Very interesting back story to the feet nailing. I just cannot imagine the pain of having each of your feet nailed separately.
Further to this, yes, it is hard to truly encompass the incredible pain of having big iron spikes driven through each of your wrists and feet, one by one, with each of those nails requiring maybe a dozen blows of a heavy hammer. So it's not just a sudden piercing of your flesh; each blow sends the rough edges of a square nail rasping through muscle, tendon, bone and nerves, and hammering just one of those nails into place might take a minute or so from start to finish.
Before Sabina was a crucifixion victim, she was part of the crowd at many crucifixions, shouting along with the rest because that's what you did when you watched a crucifixion. Here's what she said in recounting the crucifixion of a man:
He continued to plead and became hysterical when Antius pressed the point of a nail against his wrist and raised his hammer. His babbling was cut off with an agonized scream as the first blow of the hammer fell. Verina and I laughed out loud at the ridiculous way his cock flopped from side to side as his body jerked following each blow of the hammer, like the shock of the hammer would travel down his body and come out there. It was so funny to watch!
And later in her prison cell on the day before her crucifixion, Sabina talks with Salonina about nailing. She doesn't really want Salonina to know that she's been going to watch crucifixions and so knows how they go.
“Now Sabina, the executioner will want to drive that first nail quickly. He’ll try to drive it straight through and into the wood with the first blow to pin your wrist to the crosspiece. If he gets it right, his helpers don’t have to hold your left arm any longer. With them out of the way, he’s free to take bigger swings with his hammer.”
“And… if he doesn’t get it right?”
“Then he has to hit it again, but if it’s already halfway through your wrist, and you’re struggling, he’ll have to shorten his swing to be sure he hits it. Every one of those hammer blows hurts.”
“I- I know,” Sabina said.
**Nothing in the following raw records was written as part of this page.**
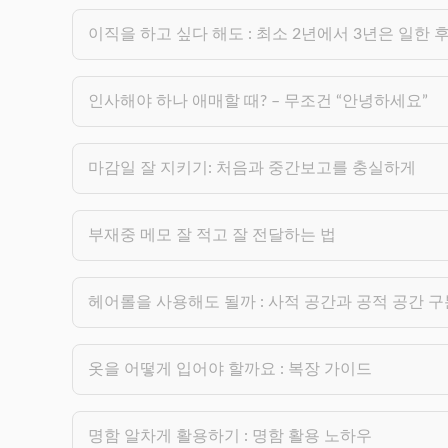
이직을 하고 싶다 해도 : 최소 2년에서 3년은 일한 
인사해야 하나 애매할 때? – 무조건 “안녕하세요”
마감일 잘 지키기: 처음과 중간보고를 충실하게
부재중 메모 잘 적고 잘 전달하는 법
헤어롤을 사용해도 될까 : 사적 공간과 공적 공간 
옷을 어떻게 입어야 할까요 : 복장 가이드
명함 알차게 활용하기 : 명함 활용 노하우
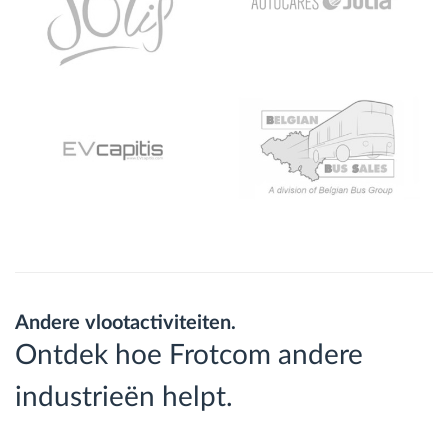
Andere vlootactiviteiten.
Ontdek hoe Frotcom andere
industrieën helpt.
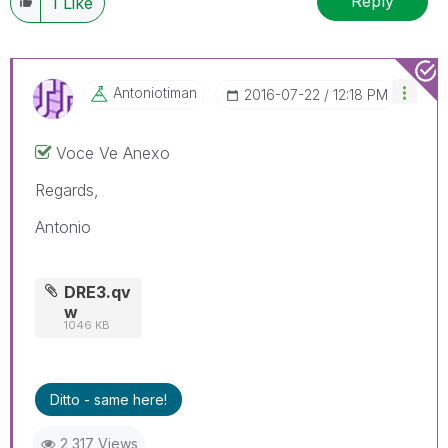
Reply
1
Like
Antoniotiman
‎2016-07-22
12:18 PM
Voce Ve Anexo
Regards,
Antonio
DRE3.qv
w
1046 KB
Ditto - same here!
2,317 Views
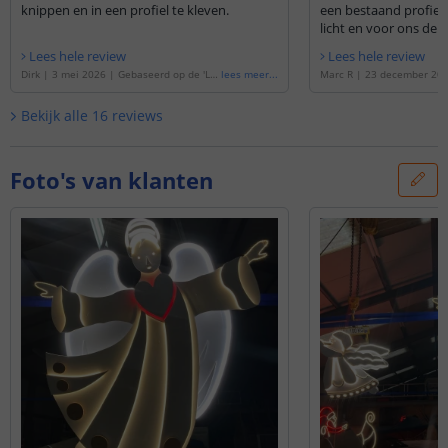
knippen en in een profiel te kleven.
een bestaand profiel 
licht en voor ons de p
Lees hele review
Lees hele review
Dirk
|
3 mei 2026
|
Gebaseerd op de
'
Le
lees meer
...
Marc R
|
23 december 20
dstrip 5 meter Helder wit | losse strip |
op de
'
Ledstrip 2 meter He
Pro 240 SMD leds p/m
'
e strip | Pro 240 SMD led
Bekijk alle
16
reviews
Foto's van klanten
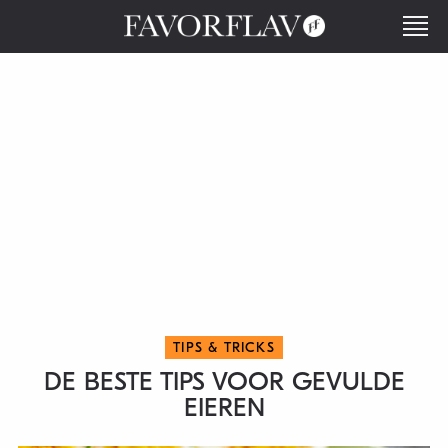
TIPS & TRICKS
DE BESTE TIPS VOOR GEVULDE
EIEREN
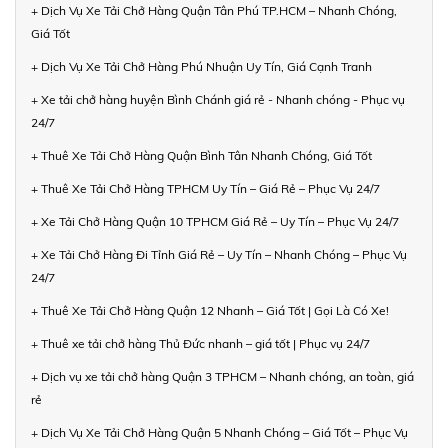
+ Dịch Vụ Xe Tải Chở Hàng Quận Tân Phú TP.HCM – Nhanh Chóng,
Giá Tốt
+ Dịch Vụ Xe Tải Chở Hàng Phú Nhuận Uy Tín, Giá Cạnh Tranh
+ Xe tải chở hàng huyện Bình Chánh giá rẻ - Nhanh chóng - Phục vụ
24/7
+ Thuê Xe Tải Chở Hàng Quận Bình Tân Nhanh Chóng, Giá Tốt
+ Thuê Xe Tải Chở Hàng TPHCM Uy Tín – Giá Rẻ – Phục Vụ 24/7
+ Xe Tải Chở Hàng Quận 10 TPHCM Giá Rẻ – Uy Tín – Phục Vụ 24/7
+ Xe Tải Chở Hàng Đi Tỉnh Giá Rẻ – Uy Tín – Nhanh Chóng – Phục Vụ
24/7
+ Thuê Xe Tải Chở Hàng Quận 12 Nhanh – Giá Tốt | Gọi Là Có Xe!
+ Thuê xe tải chở hàng Thủ Đức nhanh – giá tốt | Phục vụ 24/7
+ Dịch vụ xe tải chở hàng Quận 3 TPHCM – Nhanh chóng, an toàn, giá
rẻ
+ Dịch Vụ Xe Tải Chở Hàng Quận 5 Nhanh Chóng – Giá Tốt – Phục Vụ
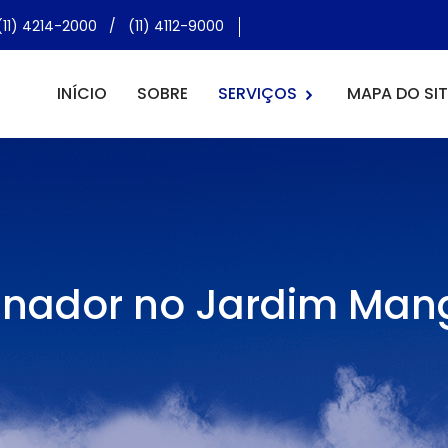
(11) 4214-2000
/
(11) 4112-9000
INÍCIO
SOBRE
SERVIÇOS
MAPA DO SIT
nador no Jardim Man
I’ve seen the way they all scream, every time… each time the hammer comes down. How the shock… it makes their whole body jump, like… like you can see the pain like a wave, going right down their body, all the way to their toes!”
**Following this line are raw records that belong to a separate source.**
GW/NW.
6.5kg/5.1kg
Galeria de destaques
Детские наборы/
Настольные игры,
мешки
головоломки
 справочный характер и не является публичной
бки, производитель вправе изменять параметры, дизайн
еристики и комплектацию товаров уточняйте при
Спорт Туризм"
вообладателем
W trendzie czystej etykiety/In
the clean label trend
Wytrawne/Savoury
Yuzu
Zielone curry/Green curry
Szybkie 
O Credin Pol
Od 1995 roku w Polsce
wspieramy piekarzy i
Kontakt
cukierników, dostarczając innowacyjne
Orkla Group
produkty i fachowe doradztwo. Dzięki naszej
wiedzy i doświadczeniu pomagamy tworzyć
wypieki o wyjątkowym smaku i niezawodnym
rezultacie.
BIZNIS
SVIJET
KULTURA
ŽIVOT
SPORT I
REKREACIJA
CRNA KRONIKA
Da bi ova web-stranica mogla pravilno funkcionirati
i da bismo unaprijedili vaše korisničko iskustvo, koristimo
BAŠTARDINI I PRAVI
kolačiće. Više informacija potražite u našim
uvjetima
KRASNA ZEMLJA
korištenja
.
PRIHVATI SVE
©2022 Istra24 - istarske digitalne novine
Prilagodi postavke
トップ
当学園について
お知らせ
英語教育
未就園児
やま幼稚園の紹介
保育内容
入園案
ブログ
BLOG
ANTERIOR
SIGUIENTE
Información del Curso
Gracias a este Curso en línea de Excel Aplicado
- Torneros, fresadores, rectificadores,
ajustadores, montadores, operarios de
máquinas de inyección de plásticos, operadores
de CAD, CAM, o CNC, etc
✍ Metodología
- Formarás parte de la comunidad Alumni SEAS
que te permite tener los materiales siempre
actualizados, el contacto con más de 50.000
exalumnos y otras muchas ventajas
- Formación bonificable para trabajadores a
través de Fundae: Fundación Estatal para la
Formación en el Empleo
Then when her wrists are being nailed, Sabina describes what she is feeling:
The hammer seemed to hang high above me for a long time, then come down in slow motion. My eyes followed its arc until it hit the head of the spike. An instant later I felt the shock and stabbing pain as the point of the nail grated between the bones of my wrist. I heard someone scream and realized that it was coming from my own throat. I was twisting and writhing in agony underneath Ajax, who was on top of me. The hammer came down again and again, driving the spike deeper into the timber, rough iron grating against bone, wedging the bones in my wrist apart, sinews snapping.
And finally, as her feet are being nailed the agony is even worse because the shock of the hammer blows travels through the timber and vibrates the nails in her wounded wrists.
As I had when my wrists were nailed, I felt the shank of the spike grating between the bones of my foot, forcing them apart. The cross trembled with each blow as the executioner continued to hammer the spike deeper into the timber. The shock traveled through the wood and nails, vibrating the iron between the bones inside my wrists, creating a horrible new agony.
I have no way of knowing whether or not a victim would notice that added pain in her wrists but I think it's a possibility.
One other point I'd mention is that in all of man's history up until the late 19th century or so, there was an expectation and acceptance of severe, maybe excruciating pain. Teeth were extracted, broken bones set, wounds cleaned and sewn up, limbs amputated, and surgery performed all without anesthetic. This being the norm, perhaps punishments that were no worse than the norm wouldn't have the same impact on the onlookers and thus would not serve their purpose as a deterrent to criminals.